Daarna, als de begeerlijkheid bevrucht is, baart zij zonde, en de zonde, als zij voldragen is, brengt den dood voort.
16 Ne vous y trompez pas, mes frères bien-aimés:
Doolt niet, mijn beminde broeders!
17 toute bonne libéralité et tout don parfait descendent d'en haut, du Père des lumières, chez Lequel il n'y a aucune variation, ni aucune ombre produite par quelque changement.
Alle goede gifte en alle volkomen gave is van boven afdalende, van den Vader der lichten, bij wien niet de minste verandering is, of schijn van verwisseling.
18 C'est volontairement qu'il nous a enfantés par la parole de vérité, afin que nous soyons en quelque sorte les prémices de Ses créatures;
Door zijn wil heeft Hij ons voortgebracht door het woord der waarheid, om ons te doen zijn de eerstelingen van zijn schepselen.
19 vous le savez, mes frères bien-aimés!
Gij weet dit, mijn beminde broeders!

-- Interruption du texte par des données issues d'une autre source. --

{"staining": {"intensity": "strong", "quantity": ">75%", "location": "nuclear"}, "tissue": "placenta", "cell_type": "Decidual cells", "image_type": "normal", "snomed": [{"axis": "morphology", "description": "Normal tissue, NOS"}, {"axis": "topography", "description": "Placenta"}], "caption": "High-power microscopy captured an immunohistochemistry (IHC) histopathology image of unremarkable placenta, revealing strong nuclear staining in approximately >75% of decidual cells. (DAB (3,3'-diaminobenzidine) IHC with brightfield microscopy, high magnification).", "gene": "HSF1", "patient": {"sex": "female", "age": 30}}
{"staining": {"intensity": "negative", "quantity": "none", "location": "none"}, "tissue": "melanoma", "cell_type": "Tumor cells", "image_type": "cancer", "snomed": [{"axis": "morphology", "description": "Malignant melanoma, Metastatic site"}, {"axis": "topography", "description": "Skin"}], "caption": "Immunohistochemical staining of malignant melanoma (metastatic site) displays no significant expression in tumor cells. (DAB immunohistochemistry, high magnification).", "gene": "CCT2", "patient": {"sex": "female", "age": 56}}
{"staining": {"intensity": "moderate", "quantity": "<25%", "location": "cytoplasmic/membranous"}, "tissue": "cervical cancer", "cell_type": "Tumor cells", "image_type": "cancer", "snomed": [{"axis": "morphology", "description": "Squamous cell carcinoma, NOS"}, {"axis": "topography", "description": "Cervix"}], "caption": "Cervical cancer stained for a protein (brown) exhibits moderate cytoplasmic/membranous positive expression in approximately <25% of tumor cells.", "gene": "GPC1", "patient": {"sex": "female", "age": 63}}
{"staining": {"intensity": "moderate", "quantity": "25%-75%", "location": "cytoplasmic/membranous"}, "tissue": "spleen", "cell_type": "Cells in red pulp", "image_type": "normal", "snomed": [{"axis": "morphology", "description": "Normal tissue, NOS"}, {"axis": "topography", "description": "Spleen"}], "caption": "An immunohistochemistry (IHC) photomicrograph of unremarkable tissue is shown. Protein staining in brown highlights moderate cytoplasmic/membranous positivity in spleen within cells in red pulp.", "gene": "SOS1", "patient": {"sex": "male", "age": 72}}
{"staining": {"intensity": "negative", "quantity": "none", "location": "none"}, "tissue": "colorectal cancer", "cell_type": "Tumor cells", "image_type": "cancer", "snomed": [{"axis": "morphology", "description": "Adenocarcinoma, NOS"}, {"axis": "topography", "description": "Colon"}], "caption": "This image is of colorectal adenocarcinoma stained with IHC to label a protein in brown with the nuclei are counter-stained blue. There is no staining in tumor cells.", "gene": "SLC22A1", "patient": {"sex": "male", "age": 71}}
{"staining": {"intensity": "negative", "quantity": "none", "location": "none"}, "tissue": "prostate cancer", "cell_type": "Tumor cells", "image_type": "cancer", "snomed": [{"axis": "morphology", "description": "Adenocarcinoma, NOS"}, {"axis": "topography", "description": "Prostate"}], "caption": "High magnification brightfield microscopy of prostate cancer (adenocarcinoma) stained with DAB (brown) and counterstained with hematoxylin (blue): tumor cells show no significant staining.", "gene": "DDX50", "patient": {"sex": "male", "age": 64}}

Maar ieder mensch zij vlijtig om te hooren, traag om te spreken, traag tot gramschap.
20 car la colère de l'homme n'accomplit point la justice de Dieu.
Want de gramschap eens mans werkt niet uit wat voor God rechtvaardig is.
21 C'est pourquoi vous étant dépouillés de toute souillure, et de tout excès de malice, accueillez avec douceur la parole implantée qui peut sauver vos âmes.
Daarom, alle onreinheid en overvloed van kwaadheid afleggende, ontvangt in zachtmoedigheid het ingeplante woord dat uw zielen kan behouden.
22 Mais soyez de ceux qui pratiquent, et non pas de ceux qui écoutent seulement la parole, en vous trompant vous-mêmes par de faux raisonnements;
En wordt daders des woords, en niet alleen hoorders die zich zelven misleiden.
23 car si quelqu'un écoute et ne pratique pas la parole, il ressemble à un homme qui étudie dans un miroir le visage qu'il tient de la nature;
Want als iemand een hoorder des woords is, en niet een dader, dan is hij gelijk aan een man die zijn natuurlijk aangezicht ziet in een spiegel;
24 en effet, après s'être étudié, il s'en est allé et aussitôt il a oublié quel il était;
want hij heeft zich zelven gezien en is weggegaan, en terstond heeft hij verbeten hoe hij was.
25 tandis que celui qui aura plongé ses regards dans la loi parfaite, qui est celle de la liberté, et qui aura persévéré, en se montrant, non un auditeur oublieux, mais un observateur actif, celui-là sera heureux dans son activité.
Doch die ziet op de volmaakte wet, die van de vrijheid, en daarbij blijft, geen vergetelijk hoorder zijnde maar een dader des werks, deze zal zalig zijn in zijn handeling.
26 Si quelqu'un s'imagine être religieux, sans tenir sa langue en bride, mais en trompant son propre cœur, la religion de cet homme-là est vaine.
Als iemand meent godsdienstig te zijn, terwijl hij zijn tong niet bedwingt maar zijn hart misleidt, dan is de godsdienst van dezen ledig.
27 La religion pure et immaculée aux yeux de Dieu notre Père, la voici: c'est de visiter les orphelins et les veuves dans leur tribulation, c'est de se conserver soi-même sans tache, en se préservant du monde.
Zuivere en onbevlekte godsdienst bij God en den Vader is deze: weezen en weduwen in hun verdrukking te bezoeken, zich zelven onbesmet te bewaren van de wereld.